Allo scoccare della mezzanotte del 31 gennaio 2023 si è verificato un fenomeno strano. In molti si sono riversati sui social per esprimere un desiderio illogico, quello di svegliarsi e scoprire di essere tornati indietro nel tempo, di 10 anni. «Io che mi sveglio nel 2014 e non nel 2024», si legge in un meme, ma anche «mentalmente sono ancora nel 2014» e «Addio 2023, benvenuto 2014». Il primo gennaio il 2024 è arrivato comunque, ma il pensiero magico ha fatto la sua parte e, come per una rara congiunzione astrale, il 2024 ha davvero finito per assomigliare al decennio precedente. Di questo, almeno, sono convinti su TikTok: «Il 2024 è il nuovo 2014» si legge in una serie di video che riprendono l'estetica Tumblr tra milkshake di Starbucks, polaroid e flip phones con cui giocare a Snake.

Di recente Kylie Jenner si è tinta i capelli prima di verde e poi di rosa ricordando alcuni suoi selfie scattati tra il 2014 e il 2016, quando stava con Tyga e su Instagram si chiamava King Kylie: al popolo social non sembra una coincidenza. I look grunge di Tumblr stanno tornando in auge così come le videocamere e le macchine fotografiche analogiche. Tutti indossano le Adidas Samba che, però, sono estremamente simili alle Superstar del 2014. Per il resto spopolano i cargo, i micro cardigan, i micro top, le micro gonne ma anche il total denim e le canotte di quando eravamo adolescenti. Al cinema per accontentare tutti conviene puntare sui remake o provare a riportare sullo schermo le nostre teen crush. Si finisce per credere che davvero basti uno sforzo collettivo e per creare un'allucinazione retromaniaca abbastanza credibile da far rivivere il decennio scorso, e magari riportare gli Arctic Monkeys in tour.
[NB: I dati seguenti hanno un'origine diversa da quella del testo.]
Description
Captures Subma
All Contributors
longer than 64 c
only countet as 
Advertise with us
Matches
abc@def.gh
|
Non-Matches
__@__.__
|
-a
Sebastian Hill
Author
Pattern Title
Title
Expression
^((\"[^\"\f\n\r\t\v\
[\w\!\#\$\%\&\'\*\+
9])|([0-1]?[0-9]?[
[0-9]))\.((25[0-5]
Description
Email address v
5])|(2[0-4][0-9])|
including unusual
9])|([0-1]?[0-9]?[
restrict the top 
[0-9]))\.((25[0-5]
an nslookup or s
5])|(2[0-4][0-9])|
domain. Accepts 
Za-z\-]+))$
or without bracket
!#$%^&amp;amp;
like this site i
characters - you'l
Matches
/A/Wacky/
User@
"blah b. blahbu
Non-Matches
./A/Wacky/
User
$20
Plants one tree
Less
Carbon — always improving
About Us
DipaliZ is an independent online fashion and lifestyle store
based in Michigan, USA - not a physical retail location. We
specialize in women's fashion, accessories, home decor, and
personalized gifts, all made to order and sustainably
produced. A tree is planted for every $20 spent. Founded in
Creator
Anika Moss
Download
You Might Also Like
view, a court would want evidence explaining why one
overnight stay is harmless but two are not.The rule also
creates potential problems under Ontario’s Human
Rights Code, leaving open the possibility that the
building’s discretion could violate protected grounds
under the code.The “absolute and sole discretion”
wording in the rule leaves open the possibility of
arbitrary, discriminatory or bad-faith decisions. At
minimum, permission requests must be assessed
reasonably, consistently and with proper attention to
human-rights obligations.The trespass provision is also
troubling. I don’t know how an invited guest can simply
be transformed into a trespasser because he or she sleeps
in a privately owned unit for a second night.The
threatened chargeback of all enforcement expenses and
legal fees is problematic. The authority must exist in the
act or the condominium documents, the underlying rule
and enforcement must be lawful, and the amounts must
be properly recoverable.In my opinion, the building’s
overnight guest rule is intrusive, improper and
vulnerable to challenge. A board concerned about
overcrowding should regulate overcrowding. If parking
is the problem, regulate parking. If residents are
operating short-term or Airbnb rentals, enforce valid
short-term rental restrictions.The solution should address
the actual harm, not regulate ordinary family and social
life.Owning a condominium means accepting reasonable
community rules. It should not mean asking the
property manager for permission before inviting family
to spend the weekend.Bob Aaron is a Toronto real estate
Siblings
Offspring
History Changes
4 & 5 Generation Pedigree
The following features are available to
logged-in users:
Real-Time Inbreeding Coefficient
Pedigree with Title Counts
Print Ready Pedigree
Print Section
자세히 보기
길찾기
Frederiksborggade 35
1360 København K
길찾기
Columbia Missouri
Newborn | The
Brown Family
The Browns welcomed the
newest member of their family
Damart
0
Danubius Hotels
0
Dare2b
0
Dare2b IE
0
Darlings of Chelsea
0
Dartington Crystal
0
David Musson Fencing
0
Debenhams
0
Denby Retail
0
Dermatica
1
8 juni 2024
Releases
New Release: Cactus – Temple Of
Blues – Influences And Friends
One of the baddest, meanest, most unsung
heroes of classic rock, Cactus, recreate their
Ma cosa c'era di così notevole nel 2014? Per quanto mi riguarda l'apparecchio per i denti, la Summer Card e le prime cotte. È evidente, però, che questa domanda manca il punto e che è inutile stare a parlare dei danni di Victoria's Secret sulla formazione dei nostri canoni estetici o del mondo in cui hanno trattato Britney. La nostalgia non ha nulla a che fare con quello che è affettivamente accaduto nel passato, anzi. «I veri paradisi sono i paradisi che abbiamo perduti» scrive Marcel Proust e spesso diventano paradisi proprio perché li abbiamo perduti, basta aggiungerci un filtro rosa (e a proposito di filtri, pare che stiano tornando quelli su Instagram: Clarendon, Juno, Valencia, Mayfair e via dicendo).

Alla nostalgia ci si aggrappa in tempi di crisi, quando immaginare il futuro diventa difficile, ci si rifugia nel passato. Su TikTok, però, c'è chi posta feticci amarcord del 2014 scrivendo «Allora avevo tre anni»: come si arriva a provare nostalgia di qualcosa che non si è mai davvero vissuto? Il sogno della Gen Z sembra essere un futuro sgombro, un futuro che assomigli al passato quel tanto da sentirsi tranquilli che non ci saranno catastrofi naturali, guerre sempre più vicine o una crisi climatica potenzialmente distruttiva a guastare tutto. Da qui i problemi del 2014 sembrano più semplici o forse ce li siamo semplicemente dimenticati.

Secondo Lucrezia Ercoli autrice del libro Yesterday. Filosofia della Nostalgia, la fascinazione nostalgica non deriva mai dal passato in sé, ma dal valore che a quel passato viene attribuito. «Ciò che realmente ci affascina», scrive Ercoli, «non è l’immagine nostalgica in sé, ma l’idea che ci sia qualcuno che, nel riguardare quel frammento, sia ancora capace di immergersi ingenuamente nel riflesso etereo del passato perduto». Vedere i Millennial che si inteneriscono davanti alla foto di un iPod fa lo stesso effetto di sentire una persona di cinquant'anni raccontare di quando si registrava la musica con i mangiacassette. È al calore di quella stagione mitica che ancora gli accende lo sguardo che vogliamo tornare anche noi. «Nell’epoca del disincanto», sostiene Ercoli, «la nostalgia ci ricorda il tempo dell’incanto».